Abstract :
Yogyakarta merupakan kota pelajar, didominasi oleh banyak masyarakat
usia produktif yang berpotensi besar sebagai pelaku perokok aktif maupun pasif.
?Berdasarkan data dari Dinas Kesehatan Provinsi Jawa Tengah, penyakit yang
berhubungan dengan organ paru merupakan penyakit yang perlu diwaspadai di
DIY, mengingat perihal yang telah menjadi satu penyebab kematian utama,
menimbulkan disabilitas dan menurunnya kualitas hidup serta membutuhkan
biaya yang tinggi dalam perawatan kesehatan.
Perkembangan penyakit TB merupakan salah satu dari penyakit infeksi
saluran pernapasan yang menjadi penyebab kesakitan dan kematian terbesar pada
Daerah Istimewa Yogyakarta. Sifat penularannya yang cukup sulit untuk disadari
dengan penyakit umum dan tingkat kesadaran warga yang masih rendah
menyebabkan penderita penyakit TB kadang tidak terdeteksi atau disadari oleh
korbannya sendiri maupun orang sekitar.
Rumah Sakit Khusus Paru di D.I.Yogyakarta merupakan wujud fasilitias
kesehatan yang diharapkan mampu untuk mendukung tingkat keberhasilan
sembuh pasien melalui tata ruang dan lansekap yang menerapkan keseimbangan
kebutuhan tubuh & jiwa dengan pendekatan Healing Environment. Upaya untuk
membentuk lingkungan yang mendukung penanganan terhadap sakit sehingga
mempercepat/mendukung proses penyembuhan.
Healing environment yang menerapkan keseimbangan tubuh & jiwa
adalah membentuk lingkungan sembuh yang sempurna menurut teori Christopher
Day. Kesembuhan yang sempurna harus dicapai melalui dua sisa yaitu dari tubuh
(fisik) dan Jiwa (bisa dicapai dengan dukungan Religi, dan Psikologis).
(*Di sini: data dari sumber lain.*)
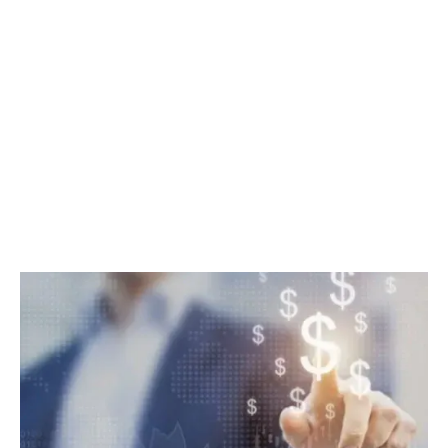
Your Business
Accounts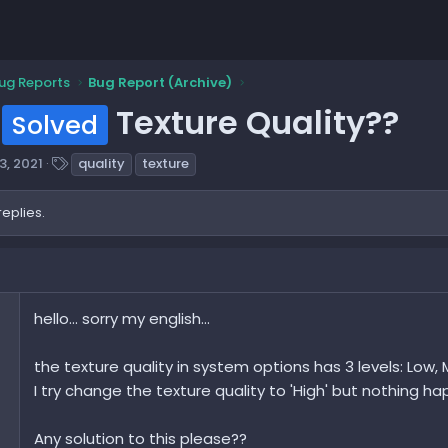
ug Reports
Bug Report (Archive)
Texture Quality??
Solved
T
3, 2021
quality
texture
a
g
replies.
s
hello... sorry my english...
the texture quality in system options has 3 levels: Low, M
I try change the texture quality to 'High' but nothing hap
Any solution to this please??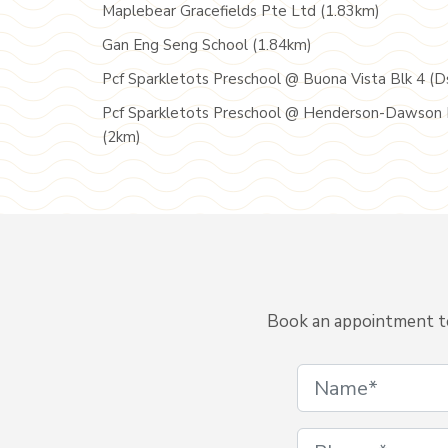
Maplebear Gracefields Pte Ltd (1.83km)
Gan Eng Seng School (1.84km)
Pcf Sparkletots Preschool @ Buona Vista Blk 4 (D
Pcf Sparkletots Preschool @ Henderson-Dawson 
(2km)
Book an appointment to 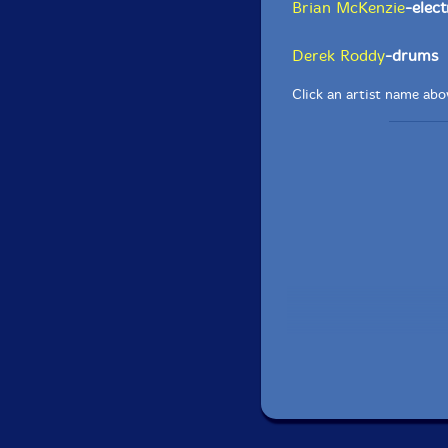
Brian McKenzie
-elect
Derek Roddy
-drums
Click an artist name abov
Recorded live at the 
in Myrtle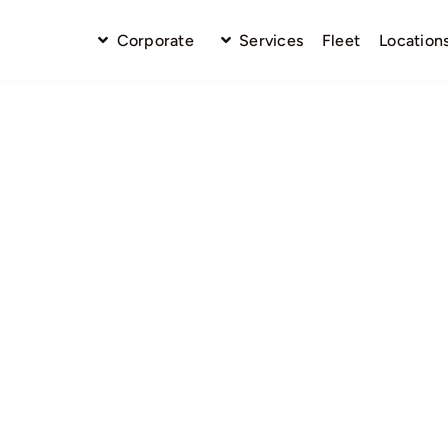
Corporate
Services
Fleet
Location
Melalui
sisi arsitektur, hal ini dapat diwujudkan melalui pengolahan aspek eksternal, yaitu
lingkungan tempat manusia tinggal dan menjalani aktivitas.
Lingkungan manusia dibedakan menjadi 2 kategori, indoor dan outdoor.
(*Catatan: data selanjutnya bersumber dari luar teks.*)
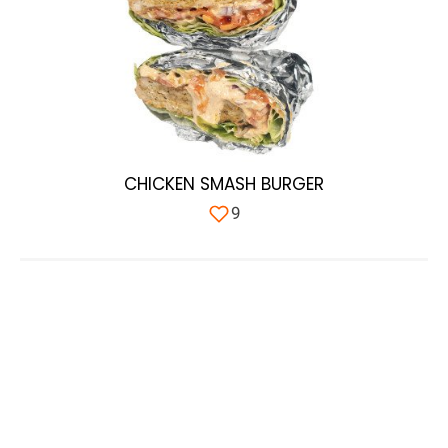
CHICKEN SMASH BURGER
9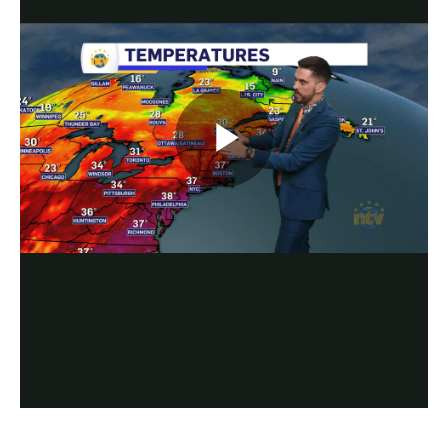
Play
Video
Pada bangunan Rumah Sakit Khusus Paru di D.I.Yogyakarta, healing
environment akan digunakan untuk pengelola yaitu Tim Medis dan pengunjung.
Melalui aspek arsitektural yang akan diolah berupa : Warna, tekstur, Proporsi &
Skala pada sirkulasi cahaya, udara, dan manusia, serta material/jenis bahan yang
diterapkan pada tata ruang dan lansekap.